[Python-Dev] Is core dump always a bug? Advice requested

Michel Pelletier michel at dialnetwork.com
Thu May 13 13:04:36 EDT 2004


On Thursday 13 May 2004 04:43, python-dev-request at python.org wrote:

> It's important to read what people who have actually done it have to say
> about subtleties.  For example, your algorithm considered 'return' to be 'a
> terminal instruction'.  But what if it appeared in the 'try' clause of a
> try/finally construct?  In Python's PVM, most *possible* control flow is
> implicit (virtually any opcode can raise an exception, and from there
> "magically jump" to the code at an enclosing 'except' or 'finally' clause);
> and even an unexceptional bare 'return' can magically jump to an enclosing
> 'finally' block.  The Java reference discusses these things, and anyone
> intending to do something here is still strongly urged to read it.

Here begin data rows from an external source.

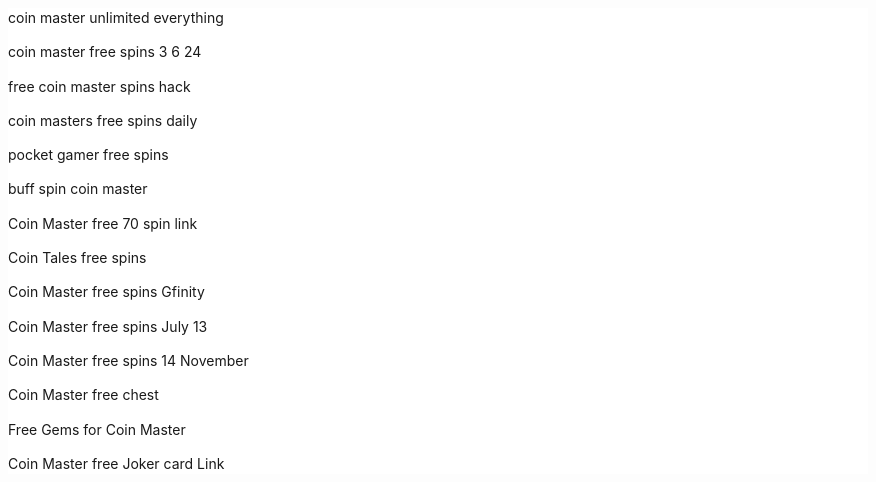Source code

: coin master unlimited everything

coin master free spins 3 6 24

free coin master spins hack

coin masters free spins daily

pocket gamer free spins

buff spin coin master

Coin Master free 70 spin link

Coin Tales free spins

Coin Master free spins Gfinity

Coin Master free spins July 13

Coin Master free spins 14 November

Coin Master free chest

Free Gems for Coin Master

Coin Master free Joker card Link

But just looking at some code here, is RETURN_VALUE ever inside a SETUP_EXCEPT 
block?  The end of the SETUP_EXCEPT block apears to ABSOLUTE_JUMP past all 
the exception handlers to finally, and then to the RETURN_VALUE, which 
doesn't seem to fall under the protection of a try/except.

I'm not saying there are no subtleties as you describe, I'm just trying to 
quantify some of them and wondering if this is one.